Evaluate the risk
When all potential workplace hazards have been identified, the next step is to evaluate the risk of these hazards actually causing harm.
To do this, it is necessary to consider the points listed below:
- The likelihood that harm will occur
- The potential severity of the harm
- How many and how often people will be exposed to the hazard
- The existing control measures in place
It is not compulsory to use a risk matrix when undertaking a risk assessment. It is acceptable to use personal judgement to decide which hazards are significant and when additional controls may be required.
It is important that those carrying out the risk assessment fully understand the risks associated with the activities or the use of the buildings being assessed. Individual experiences, knowledge, attitudes and competence can result in hazards being allocated higher or lower risk scores than are suitable for the situation.
When risk scoring, it is also important to focus on the hazards and risk and not on the actual final risk score. Remember, risk scoring is a useful tool to help you evaluate risk; it is not a tool used to control hazards.
|Risk (risk score)
|Action and timescale
|No action required
|No additional controls required. Monitoring required to ensure controls are maintained
|Risk should be reduced as far as reasonably practicable within a suitable timescale
|The risk must be considerably reduced and ongoing activities stopped
|Prohibited activity-work must not start or continue until the risk has been removed or substantially reduced
Worker example - Risk scoring
- A member of your congregation is putting up some shelving in the boiler room when he accidentally drills through a piece of board labelled Asbestos Insulating Board (AIB). Before this work was started, a risk assessment should have been carried out as the congregational asbestos risk management register indicated that AIB was present in the boiler room. The risk score for this activity is therefore:
Likelihood (Likely) X Severity (Extremely Harmful)
3 x 3 = 9 This is an intolerable risk
If a suitable risk assessment was carried out before the task was started, it would have been apparent that this represented an intolerable risk and the activity should not have started until the risk (asbestos) was removed.
- You keep the outside of your church building tidy and, before each worship, the paths are checked to ensure safe access to the building. In the winter, all paths are treated with salt and church elders are on hand to help elderly members of the congregation to and from the church. The risk score for this activity is therefore:
Likelihood (Unlikely) X Severity (Slightly Harmful)
2X1 = 2 This is a tolerable risk
The congregation have reasonable and practical control measures in place to make sure that members of the congregation are not at risk of slips, trips and falls when entering or leaving the church.
- Your halls are let to a youth group, which allows children aged between 8 and 16 years old to meet and play computer games twice a week. All of the electrical equipment, computers, and monitors are owned by the youth group.
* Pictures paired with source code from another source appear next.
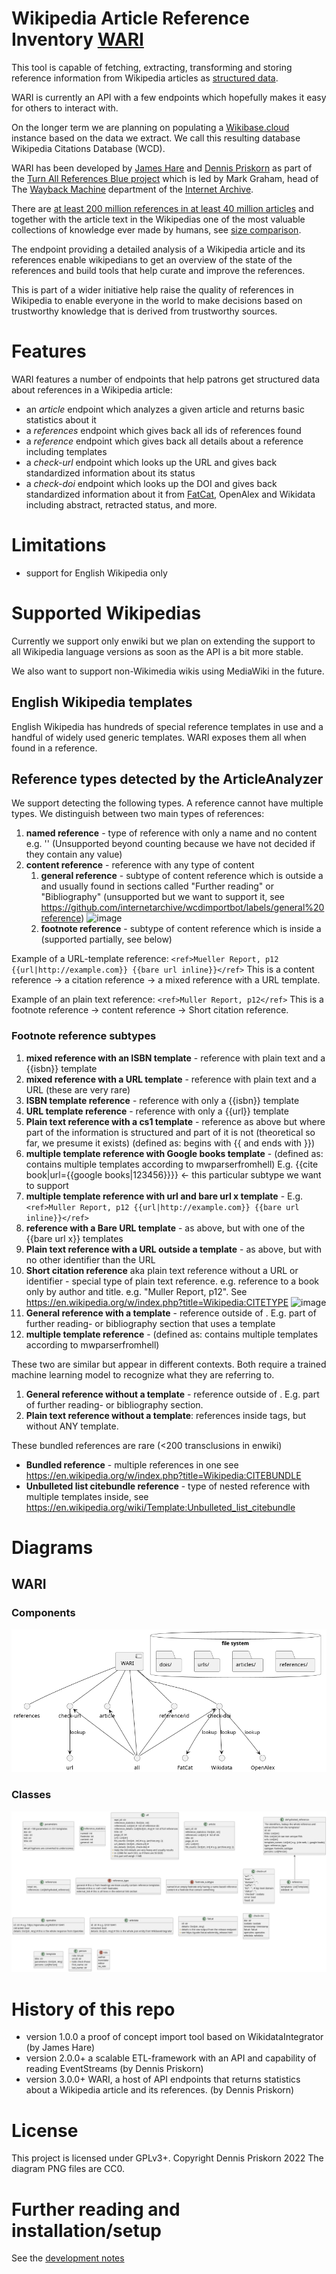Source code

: # Wikipedia Article Reference Inventory [WARI](https://www.wikidata.org/wiki/Q117023013)
This tool is capable of fetching, extracting, transforming and storing 
reference information from Wikipedia articles as [structured data](https://www.wikidata.org/wiki/Q26813700). 

WARI is currently an API with a few endpoints which hopefully makes it easy for others
to interact with.

On the longer term we are planning on populating a [Wikibase.cloud](https://wikibase.cloud/) instance 
based on the data we extract. 
We call this resulting database Wikipedia Citations Database (WCD).

WARI has been developed by [James Hare](https://www.wikidata.org/wiki/Q23041486) 
and [Dennis Priskorn](https://www.wikidata.org/wiki/Q111016131) as part of the 
[Turn All References Blue project](https://www.wikidata.org/wiki/Q115136754) which is led by 
Mark Graham, head of The 
[Wayback Machine](https://www.wikidata.org/wiki/Q648266) department of the 
[Internet Archive](https://www.wikidata.org/wiki/Q461).

There are [at least 200 million references in at least 40 million articles](
https://ieeexplore.ieee.org/abstract/document/9908858) 
and together with the article text in the Wikipedias 
one of the most valuable collections of knowledge ever made by humans, 
see [size comparison](https://en.wikipedia.org/wiki/Wikipedia:Size_comparisons).

The endpoint providing a detailed analysis of a Wikipedia article and its references 
enable wikipedians to get an overview of the state of the references and 
build tools that help curate and improve the references. 

This is part of a wider initiative help raise the quality of references in 
Wikipedia to enable everyone in the world to make decisions 
based on trustworthy knowledge 
that is derived from trustworthy sources.

# Features
WARI features a number of endpoints that help patrons 
get structured data about references in a Wikipedia article:
* an _article_ endpoint which analyzes a given article and returns basic statistics about it 
* a _references_ endpoint which gives back all ids of references found
* a _reference_ endpoint which gives back all details about a reference including templates
* a _check-url_ endpoint which looks up the URL and gives back 
standardized information about its status
* a _check-doi_ endpoint which looks up the DOI and gives back 
standardized information about it from [FatCat](https://fatcat.wiki/), OpenAlex and Wikidata 
including abstract, retracted status, and more.

# Limitations
* support for English Wikipedia only

# Supported Wikipedias
Currently we support only enwiki but we plan on extending 
the support to all Wikipedia language versions as soon as the API is 
a bit more stable.

We also want to support non-Wikimedia wikis using MediaWiki in the future.

## English Wikipedia templates
English Wikipedia has hundreds of special reference templates in use 
and a handful of widely used generic templates. WARI exposes them all when found in a reference.

## Reference types detected by the ArticleAnalyzer
We support detecting the following types. A reference cannot have multiple types. 
We distinguish between two main types of references:
1)  **named reference** - type of reference with only a name and no content e.g. '<ref name="INE"/>' (Unsupported 
beyond counting because we have not decided if they contain any value)
2) **content reference** - reference with any type of content 
   1) **general reference** - subtype of content reference which is outside a <ref></ref> and usually found in 
   sections called "Further reading" or "Bibliography"
   (unsupported but we want to support it, see 
   https://github.com/internetarchive/wcdimportbot/labels/general%20reference)
    ![image](https://user-images.githubusercontent.com/68460690/208092363-ba4b5346-cad7-495e-8aff-1aa4f2f0161e.png)
   2) **footnote reference** - subtype of content reference which is inside a <ref> (supported partially, see below)

Example of a URL-template reference:
`<ref>Mueller Report, p12 {{url|http://example.com}} {{bare url inline}}</ref>`
This is a content reference -> a citation reference -> a mixed reference with a URL template. 

Example of an plain text reference:
`<ref>Muller Report, p12</ref>`
This is a footnote reference -> content reference -> Short citation reference. 

### Footnote reference subtypes
1) **mixed reference with an ISBN template** - reference with plain text and a {{isbn}} template
2) **mixed reference with a URL template** - reference with plain text and a URL (these are very rare)
3) **ISBN template reference** - reference with only a {{isbn}} template
4) **URL template reference** - reference with only a {{url}} template
5) **Plain text reference with a cs1 template** - reference as above but where part of the 
information is structured and part of it is not (theoretical so far, we presume it exists) 
(defined as: begins with {{ and ends with }})
6) **multiple template reference with Google books template** - 
(defined as: contains multiple templates according to mwparserfromhell) 
E.g. {{cite book|url={{google books|123456}}}} <- this particular subtype we want to support
7) **multiple template reference with url and bare url x template** - 
E.g. `<ref>Muller Report, p12 {{url|http://example.com}} {{bare url inline}}</ref>`
8) **reference with a Bare URL template** - as above, but with one of the {{bare url x}} templates 
9) **Plain text reference with a URL outside a template** - as above, but with no other identifier than the URL
10) **Short citation reference** aka plain text reference without a URL or identifier - 
special type of plain text reference. e.g. reference to a book only by author and title. e.g. "Muller Report, p12". 
See https://en.wikipedia.org/w/index.php?title=Wikipedia:CITETYPE
![image](https://user-images.githubusercontent.com/68460690/208091737-abc20b6e-8102-4acd-b0fa-409aa72d9ae8.png)
11) **General reference with a template** - reference outside of <ref>. 
E.g. part of further reading- or bibliography section that uses a template
12) **multiple template reference** - (defined as: contains multiple templates according to mwparserfromhell)

These two are similar but appear in different contexts. Both require a trained machine learning model to recognize 
what they are referring to.
1) **General reference without a template** - reference outside of <ref>. 
E.g. part of further reading- or bibliography section. 
2) **Plain text reference without a template**: references inside <ref> tags, but without ANY template. 

These bundled references are rare (<200 transclusions in enwiki)
* **Bundled reference** - multiple references in one <ref> see 
https://en.wikipedia.org/w/index.php?title=Wikipedia:CITEBUNDLE
* **Unbulleted list citebundle reference** - type of nested reference with multiple templates inside, 
see https://en.wikipedia.org/wiki/Template:Unbulleted_list_citebundle


# Diagrams
## WARI
### Components
![image](diagrams/wari/components.png)
### Classes
![image](diagrams/wari/classes.png)

# History of this repo
* version 1.0.0 a proof of concept import tool based on WikidataIntegrator (by James Hare)
* version 2.0.0+ a scalable ETL-framework with an API and capability of reading EventStreams (by Dennis Priskorn)
* version 3.0.0+ WARI, a host of API endpoints that returns statistics 
about a Wikipedia article and its references. (by Dennis Priskorn)

# License
This project is licensed under GPLv3+. Copyright Dennis Priskorn 2022
The diagram PNG files are CC0.

# Further reading and installation/setup
See the [development notes](DEVELOPMENT_NOTES.md)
You have spoken to the youth group leader and observed what takes place when members of the youth group occupy the halls. You notice that there are metres of cables lying across different areas of the halls, which people walk past when rotating around the game stations. You are concerned about tripping hazards. The risk score for this activity is therefore:
Electrical Safety: Likelihood (Likely) X Severity (Slightly Harmful)
3 X 2 = 6 This is a substantial risk
Appropriate action must immediately be taken to reduce the risk of tripping so far as is reasonably practicable. This might include the use of cable covers or cable mats to sit over the cables when in use.
Hierarchy of controls
Once you have scored the risk, you now need to make a suitable and informed choice about the control methods that you are going to adopt based on the risk score. You must consider the likelihood and severity of the hazard identified. This is known as the hierarchy of controls.
Removing the hazard is always the preferred method of control. For example, removing stored items from the walkways will fully eliminate any hazard presented by the stored items.
Reduce level of risk by substituting the hazard with a less hazardous alternative. For example, replace a cleaning chemical which is an irritant with a non-irritant variety.
Engineered controls are innovative controls, such as cut off valves, isolation switches, automated doorways, spring-loaded doors, safety guards on tools and equipment or anything else that uses engineering to isolate people from the hazard identified. You can introduce basic engineering controls. For example, ensure that circuit breakers are used on electrical items or ensure that there are door closer springs attached to fire doors. Engineering controls needn't be complex; they can be simple additions like locks or coded door entry to hazardous areas etc.
Policies and procedures implemented to allow people to work safely – for example, a lone working policy, food safety management system, or fire and emergency evacuation plans. Training and supervision is also an important administrative control.
Personal protective clothes and equipment
Only after all of the above measures have been considered and tried should PPE be considered. PPE may also be used in conjunction with any of the control measures as an additional precaution if elimination is not possible.